Scandalous, divisive, and bursting with juicy titbits, it’s no surprise that Prince Harry’s new biography, Spare, is the fastest-selling non-fiction book since records began in the UK.  

Terrifying truths or laughable lies? Expert embroidery or suppressed secrets? Intimate portrait or money-making manoeuvre?   

For me, the book is remarkably like the noughties packed lunch staple, Cheesestrings. As you peel back the layers, the novelty quickly wears off and you start to question what additives and enhancements have created such an artificial product. And then there’s the motivation behind the memoir: Harry bemoans the paps who’ve hounded his family for decades, and yet has fed himself to the lions by publishing tabloidy tattle.  

But, whatever you make of the content and motivation behind this bestseller, the issue that lies at the heart of the memoir is identity. The question Harry’s really addressing is ‘who am I?’. I’m The Youngest, The Smallest, The Shadow, The Support, Plan B, Darling Jackaroo, Spike, Scrawny, Baz, Haz, Second Lieutenant of Wales of the Blues and Royals, H, and, most significantly, The Spare. 

Throughout the book, Harry (or, more accurately, his ghost writer J R Moehringer) repeatedly returns to the fact that he is second best, surplus to requirement, and less important than his older brother, William – all because he’ll never wear the crown. 

None of us like to feel like a spare part. We all want to be valued and accepted for who we are. That’s why it’s amazing news that there are no spares in God’s kingdom. Our inheritance is not based upon how hard we try or being the oldest child, but in the victory of Jesus at the cross (Titus 3:4–7).
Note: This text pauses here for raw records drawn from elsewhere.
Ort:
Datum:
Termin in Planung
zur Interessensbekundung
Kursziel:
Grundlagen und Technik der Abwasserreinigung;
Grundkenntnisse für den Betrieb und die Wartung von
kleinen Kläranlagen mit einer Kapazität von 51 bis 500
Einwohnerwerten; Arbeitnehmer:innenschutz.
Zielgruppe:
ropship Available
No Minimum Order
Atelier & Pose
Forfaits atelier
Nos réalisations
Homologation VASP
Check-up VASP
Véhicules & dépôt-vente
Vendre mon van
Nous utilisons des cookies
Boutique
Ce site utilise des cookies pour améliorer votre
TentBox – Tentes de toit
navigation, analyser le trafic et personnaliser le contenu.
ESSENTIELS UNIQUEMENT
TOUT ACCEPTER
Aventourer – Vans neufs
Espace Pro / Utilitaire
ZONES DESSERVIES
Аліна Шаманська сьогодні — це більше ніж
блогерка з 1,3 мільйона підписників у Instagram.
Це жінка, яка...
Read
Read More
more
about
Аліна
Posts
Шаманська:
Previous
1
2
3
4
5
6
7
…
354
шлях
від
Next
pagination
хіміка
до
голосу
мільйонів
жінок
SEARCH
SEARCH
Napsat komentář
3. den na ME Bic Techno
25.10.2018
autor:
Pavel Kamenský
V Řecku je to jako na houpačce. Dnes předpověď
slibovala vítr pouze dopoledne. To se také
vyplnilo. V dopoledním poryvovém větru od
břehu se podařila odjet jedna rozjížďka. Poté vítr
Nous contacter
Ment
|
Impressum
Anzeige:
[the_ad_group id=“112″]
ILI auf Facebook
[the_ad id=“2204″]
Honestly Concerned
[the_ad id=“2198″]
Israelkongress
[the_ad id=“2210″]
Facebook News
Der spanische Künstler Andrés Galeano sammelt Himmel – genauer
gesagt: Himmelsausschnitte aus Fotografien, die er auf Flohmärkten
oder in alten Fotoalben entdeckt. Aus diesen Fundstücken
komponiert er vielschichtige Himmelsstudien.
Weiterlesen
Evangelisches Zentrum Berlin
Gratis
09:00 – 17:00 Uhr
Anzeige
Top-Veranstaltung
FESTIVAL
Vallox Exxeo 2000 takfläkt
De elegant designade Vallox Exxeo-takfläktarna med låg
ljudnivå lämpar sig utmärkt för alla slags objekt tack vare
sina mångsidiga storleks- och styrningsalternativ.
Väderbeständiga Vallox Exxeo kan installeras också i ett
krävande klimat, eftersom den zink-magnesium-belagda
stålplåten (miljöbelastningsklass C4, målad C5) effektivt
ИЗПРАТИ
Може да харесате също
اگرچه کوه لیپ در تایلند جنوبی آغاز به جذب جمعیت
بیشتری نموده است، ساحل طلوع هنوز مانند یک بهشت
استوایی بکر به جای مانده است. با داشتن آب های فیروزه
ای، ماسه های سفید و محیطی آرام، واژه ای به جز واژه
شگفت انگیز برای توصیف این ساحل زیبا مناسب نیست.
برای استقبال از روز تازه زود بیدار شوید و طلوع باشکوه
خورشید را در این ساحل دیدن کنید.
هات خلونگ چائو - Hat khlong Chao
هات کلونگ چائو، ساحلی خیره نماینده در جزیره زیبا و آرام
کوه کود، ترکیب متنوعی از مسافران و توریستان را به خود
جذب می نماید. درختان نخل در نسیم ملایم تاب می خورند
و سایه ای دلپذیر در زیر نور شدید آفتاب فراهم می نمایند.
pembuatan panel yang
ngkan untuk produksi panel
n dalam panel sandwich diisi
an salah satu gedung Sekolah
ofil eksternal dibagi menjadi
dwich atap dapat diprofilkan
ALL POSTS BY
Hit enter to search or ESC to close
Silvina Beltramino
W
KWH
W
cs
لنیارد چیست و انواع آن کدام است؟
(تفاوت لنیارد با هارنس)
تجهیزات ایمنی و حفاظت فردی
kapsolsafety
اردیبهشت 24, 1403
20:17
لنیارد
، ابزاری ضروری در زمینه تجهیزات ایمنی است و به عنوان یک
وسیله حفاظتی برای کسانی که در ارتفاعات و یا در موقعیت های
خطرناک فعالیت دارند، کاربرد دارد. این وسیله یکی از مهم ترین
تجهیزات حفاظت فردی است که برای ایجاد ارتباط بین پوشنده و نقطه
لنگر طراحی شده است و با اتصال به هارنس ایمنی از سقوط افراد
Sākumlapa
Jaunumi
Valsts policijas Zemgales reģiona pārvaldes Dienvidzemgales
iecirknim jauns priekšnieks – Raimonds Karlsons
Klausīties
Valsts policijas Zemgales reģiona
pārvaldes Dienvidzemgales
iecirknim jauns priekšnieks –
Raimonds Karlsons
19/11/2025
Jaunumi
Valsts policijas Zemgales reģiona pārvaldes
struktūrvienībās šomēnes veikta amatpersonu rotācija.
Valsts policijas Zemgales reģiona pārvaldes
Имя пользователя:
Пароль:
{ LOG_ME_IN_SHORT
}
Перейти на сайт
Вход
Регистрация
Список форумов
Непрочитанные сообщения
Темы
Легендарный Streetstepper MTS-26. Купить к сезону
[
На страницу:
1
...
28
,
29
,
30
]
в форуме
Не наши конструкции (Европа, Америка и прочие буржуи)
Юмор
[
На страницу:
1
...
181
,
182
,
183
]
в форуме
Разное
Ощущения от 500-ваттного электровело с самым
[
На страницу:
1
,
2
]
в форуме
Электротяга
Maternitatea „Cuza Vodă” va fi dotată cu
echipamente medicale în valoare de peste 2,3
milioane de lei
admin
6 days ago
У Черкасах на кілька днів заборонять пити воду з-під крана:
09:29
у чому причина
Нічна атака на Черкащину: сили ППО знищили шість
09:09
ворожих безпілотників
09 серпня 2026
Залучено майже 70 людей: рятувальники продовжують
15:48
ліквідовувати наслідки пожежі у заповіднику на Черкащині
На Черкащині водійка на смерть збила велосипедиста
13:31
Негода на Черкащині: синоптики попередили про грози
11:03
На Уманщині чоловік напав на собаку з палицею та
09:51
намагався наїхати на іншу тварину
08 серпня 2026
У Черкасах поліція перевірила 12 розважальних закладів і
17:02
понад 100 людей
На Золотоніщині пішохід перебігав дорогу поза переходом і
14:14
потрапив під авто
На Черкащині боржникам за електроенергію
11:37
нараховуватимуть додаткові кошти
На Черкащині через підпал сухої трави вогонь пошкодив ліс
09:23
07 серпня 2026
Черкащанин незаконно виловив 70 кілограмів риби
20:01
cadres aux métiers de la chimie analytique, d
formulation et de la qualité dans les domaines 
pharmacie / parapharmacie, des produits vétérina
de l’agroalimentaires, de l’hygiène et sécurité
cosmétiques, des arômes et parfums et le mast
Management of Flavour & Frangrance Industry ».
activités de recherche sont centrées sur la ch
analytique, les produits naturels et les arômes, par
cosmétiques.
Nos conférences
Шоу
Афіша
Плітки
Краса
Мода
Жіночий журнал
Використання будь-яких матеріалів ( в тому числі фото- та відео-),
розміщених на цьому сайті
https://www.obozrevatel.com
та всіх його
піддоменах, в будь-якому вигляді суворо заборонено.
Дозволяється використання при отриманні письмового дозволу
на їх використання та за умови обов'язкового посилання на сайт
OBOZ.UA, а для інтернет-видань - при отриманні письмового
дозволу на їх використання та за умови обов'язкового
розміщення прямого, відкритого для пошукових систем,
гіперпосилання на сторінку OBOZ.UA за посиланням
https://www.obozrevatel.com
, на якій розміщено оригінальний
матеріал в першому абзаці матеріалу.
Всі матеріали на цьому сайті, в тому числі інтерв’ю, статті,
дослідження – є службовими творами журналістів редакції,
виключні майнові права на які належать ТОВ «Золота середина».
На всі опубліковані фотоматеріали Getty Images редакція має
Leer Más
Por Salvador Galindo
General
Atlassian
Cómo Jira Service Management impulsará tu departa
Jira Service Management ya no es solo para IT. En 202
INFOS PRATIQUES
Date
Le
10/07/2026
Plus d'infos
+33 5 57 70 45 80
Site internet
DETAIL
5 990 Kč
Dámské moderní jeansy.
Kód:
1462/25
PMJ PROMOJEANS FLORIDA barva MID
God promises that those who have put their trust in Jesus will inherit the world, because he is the heir of the world, and we are in him. When Jesus returns, we’ll experience never-ending joy and complete satisfaction. We’ll lack no good thing.  

And it’s not an exclusive invite: Jesus calls everyone to join him at this eternal feast. And so, as we encounter existential angst about identity, purpose, and value amongst our friends, colleagues, and family, we can be heralds of hope. 

We can pour our time and energy into loving others – all because we’re confident in our identity as heirs. When your colleague is crying over a poor performance review or your sister’s going through a tough break up, show them the love of Jesus. Take time to listen to their feelings over a coffee or a pint, and then send a quick follow-up message to see how they’re doing. 

Through your actions and words, point to comfort that comes from knowing that, even when others question your worth, your identity as an heir of God’s kingdom is certain and sure.